Et où est-ce que Poilievre a parlé de cette théorie du complot, M. Djuric? En quoi est-ce pertinent ici, en dehors d’un objectif de salissage à peine caché?
Il poursuit pour citer Duane Bratt, professeur de sciences politiques à l’Université Mount Royal, en Alberta, qui « rappelle que les théories du complot existent depuis fort longtemps. Toutefois, elles sont rarement poussées de l’avant par quelqu’un qui aspire réellement à devenir premier ministre un jour. »
Vous parlez de ce que vous accusez faussement d’être des théories conspirationnistes, ou bien de celles que Poilievre ne tient carrément pas?
Des « experts » de pacotille
En ce qui a trait à l’autre chercheur mobilisé, Kawser Ahmed, professeur de sciences politiques à l’Université de Winnipeg et « expert sur les théories du complot », ça ne vole pas bien haut non plus.

**Données enregistrées**:
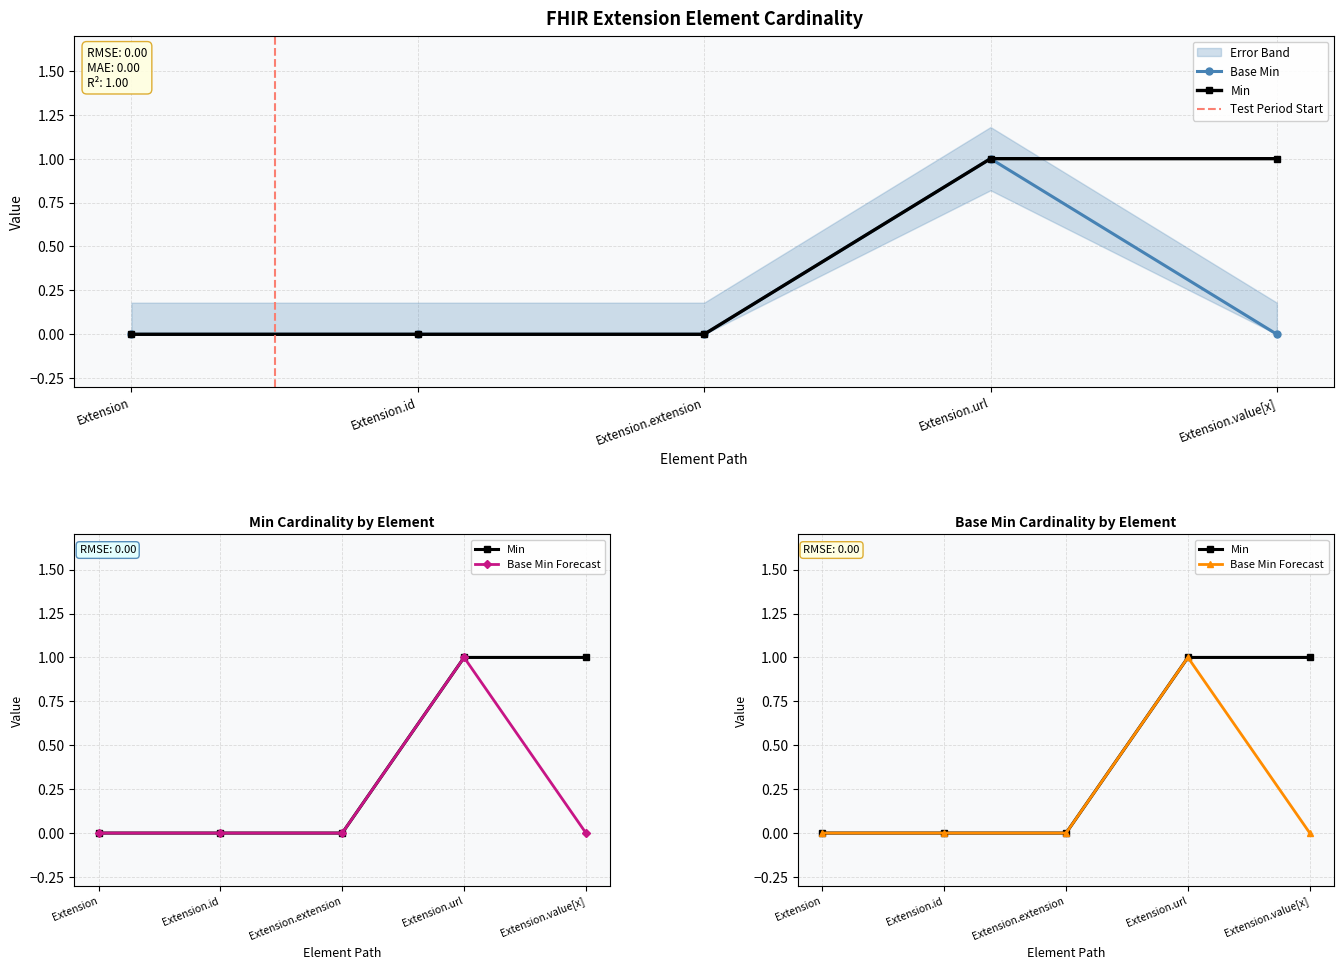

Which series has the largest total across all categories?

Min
* * *
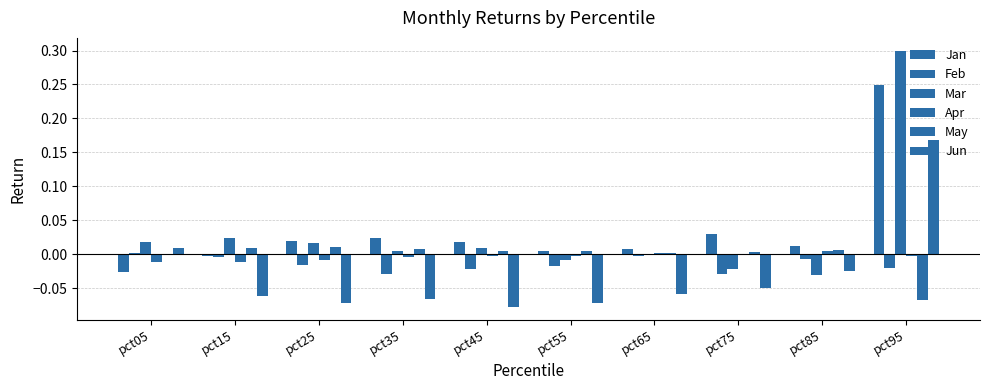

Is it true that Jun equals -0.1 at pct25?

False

**Travail demandé**:
Prolongez le texte portant sur Poilievre et les théories du complot en reprenant juste après sa dernière phrase.

**Résultat obtenu**:
Il affirme d’abord que « le nombre de théories du complot et leur adhésion par la population ont commencé à augmenter après l’élection présidentielle de 2016 aux États-Unis, aidées par les médias sociaux et les applications de messagerie cryptées. »
C’est drôle, j’ai un souvenir différent : c’est à ce moment que journalistes et bouffons académiques se sont mis à nier la mondialisation et les organisations supranationales qui la sous-tendent. C’était aussi le même genre de dynamique que lorsque Trump attaquait le « Deep State », une appellation simplement plus punchée que « l’État administratif », qui, tout comme la mondialisation, est étudié depuis des décennies dans les universités et reconnu à raison comme une force politique au sein des États.
Encore une fois, l’attroupement d’idiots se moquent du doigt qui pointe la Lune.
Ahmed, professeur d’une science molle, poursuit ensuite en faisant valoir l’importance de la scientificité : «Il y a beaucoup d’idées qui se répandent maintenant dans le courant dominant et qui ne sont tout simplement pas étayées par la science, des preuves ou des faits, a-t-il dit. Mais cela n’a pas d’importance, et certains de ces politiciens ont été élus, comme l’actuelle première ministre de l’Alberta.»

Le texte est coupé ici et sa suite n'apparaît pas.